Vendredi 23 février 2018

Les banques ont prêté des sommes inconsidérées pour l’achat d’œuvres d’art

Par LeJournaldesArts.fr · lejournaldesarts.fr

Le 14 avril 2009

NEW YORK (ETATS-UNIS) [14.04.09] – Les prêts de banques pour l’investissement dans l’art auraient dépassé toute mesure durant les 10 dernières années, d’après une étude du Wall Street Journal.

D’après une enquête de Robert Frank du Wall Street Journal, de tous les prêts saugrenus accordés par les banques durant les 10 dernières années, la palme reviendrait aux prêts pour l’achat d’œuvres d’art. D’après lui, avec l’explosion du marché de l’art et l’envolée des prix, les collectionneurs, encouragés par les banques, ont massivement investi dans les biens artistiques, comme ils l’auraient fait dans l’immobilier. C’était sans compter sur le fait que le marché de l’art puisse également connaître une baisse de régime. Alors qu’UBS cesse son activité de conseil en investissement artistique, plusieurs foires d’art ancien et contemporain sont annulées cette année. A présent, les banques peinent à se faire rembourser leurs prêts.

L’autre phénomène que les banques et les groupes d’investissement n’avaient pas prévu, est la disparition des œuvres d’art.
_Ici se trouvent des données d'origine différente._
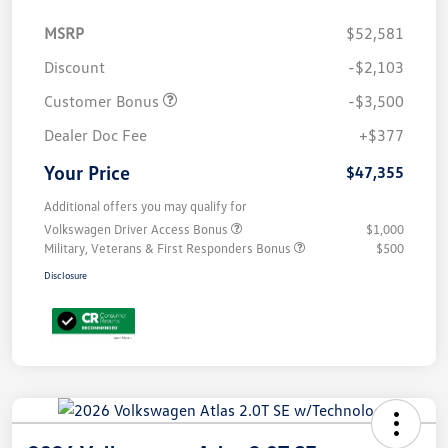
MSRP
$52,581
Discount
-$2,103
Customer Bonus
-$3,500
Dealer Doc Fee
+$377
Your Price
$47,355
Additional offers you may qualify for
Volkswagen Driver Access Bonus
$1,000
Military, Veterans & First Responders Bonus
$500
Disclosure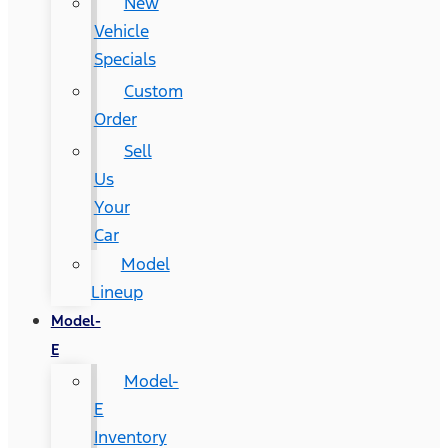
New
Vehicle
Specials
Custom
Order
Sell
Us
Your
Car
Model
Lineup
Model-
E
Model-
E
Inventory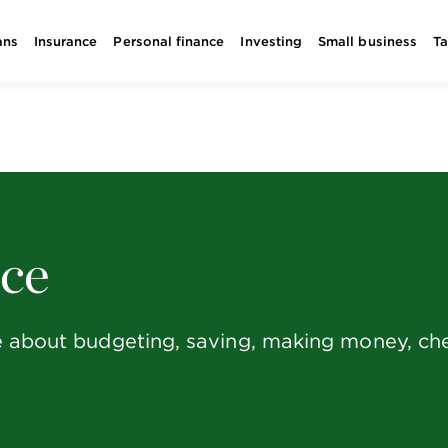
ans
Insurance
Personal finance
Investing
Small business
T
nce
e about budgeting, saving, making money, chec
.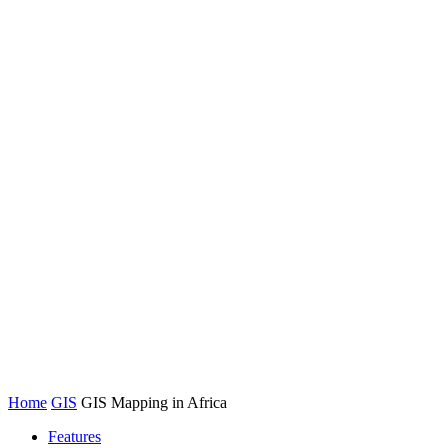
Home
GIS
GIS Mapping in Africa
Features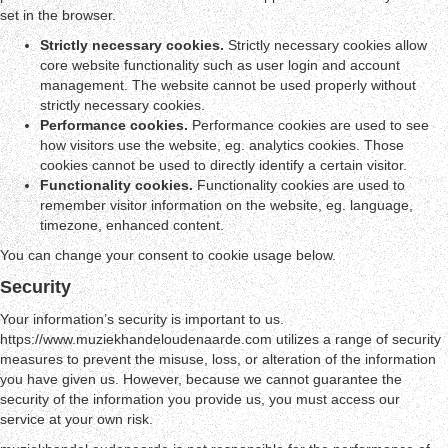
set in the browser.
Strictly necessary cookies.
Strictly necessary cookies allow
core website functionality such as user login and account
management. The website cannot be used properly without
strictly necessary cookies.
Performance cookies.
Performance cookies are used to see
how visitors use the website, eg. analytics cookies. Those
cookies cannot be used to directly identify a certain visitor.
Functionality cookies.
Functionality cookies are used to
remember visitor information on the website, eg. language,
timezone, enhanced content.
You can change your consent to cookie usage below.
Security
Your information’s security is important to us.
https://www.muziekhandeloudenaarde.com utilizes a range of security
measures to prevent the misuse, loss, or alteration of the information
you have given us. However, because we cannot guarantee the
security of the information you provide us, you must access our
service at your own risk.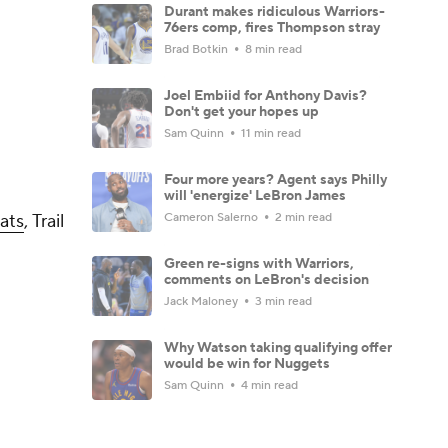
Durant makes ridiculous Warriors-
76ers comp, fires Thompson stray
Brad Botkin
8 min read
Joel Embiid for Anthony Davis?
Don't get your hopes up
Sam Quinn
11 min read
Four more years? Agent says Philly
will 'energize' LeBron James
Cameron Salerno
2 min read
ats
, Trail
Green re-signs with Warriors,
comments on LeBron's decision
Jack Maloney
3 min read
Why Watson taking qualifying offer
would be win for Nuggets
Sam Quinn
4 min read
Début avril par exemple, J.P.Morgan Chase a poursuivi en justice l’homme d’affaires Louis Reijtenbagh, l’accusant de cacher ses Rembrandt, Picasso et autres chefs-d’œuvre hors des Etats-Unis, alors que le contrat stipulait qu’ils devaient rester dans son appartement de Manhattan. Ces œuvres garantissant un prêt de 23 millions de dollars non payé, se sont comme volatilisées.
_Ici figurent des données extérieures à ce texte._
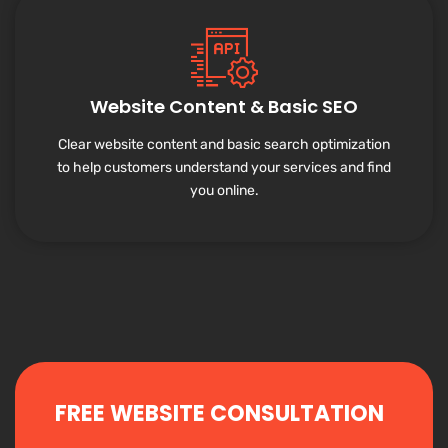
Website Content & Basic SEO
Clear website content and basic search optimization
to help customers understand your services and find
you online.
FREE WEBSITE CONSULTATION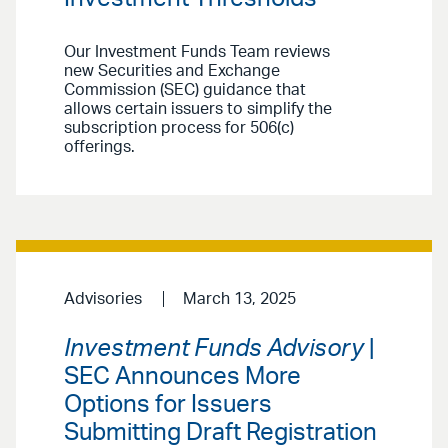
Our Investment Funds Team reviews
new Securities and Exchange
Commission (SEC) guidance that
allows certain issuers to simplify the
subscription process for 506(c)
offerings.
Advisories
March 13, 2025
Investment Funds Advisory
|
SEC Announces More
Options for Issuers
Submitting Draft Registration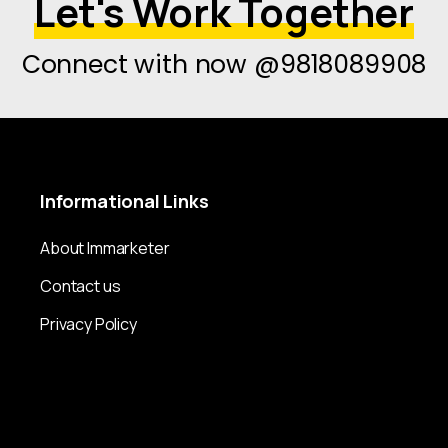
Let's Work Together
Connect with now @9818089908
Informational
Links
About Immarketer
Contact us
Privacy Policy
En avril 2008 déjà, Robert Frank déclarait dans le même journal que les banques cessaient de prêter à de nouveaux collectionneurs. Jusqu’à cette date, l’envolée des prix des œuvres d’art avait été en partie alimentée par des crédits accordés très facilement par les banques et les fonds d’investissement, dès lors qu’il s’agissait d’achats d’œuvres d’art, puisque la valeur de l’art fournissait une garantie suffisante. En quelques années, les riches collectionneurs américains ont emprunté une somme estimée entre 2 et 3 milliards de dollars pour constituer leurs collections.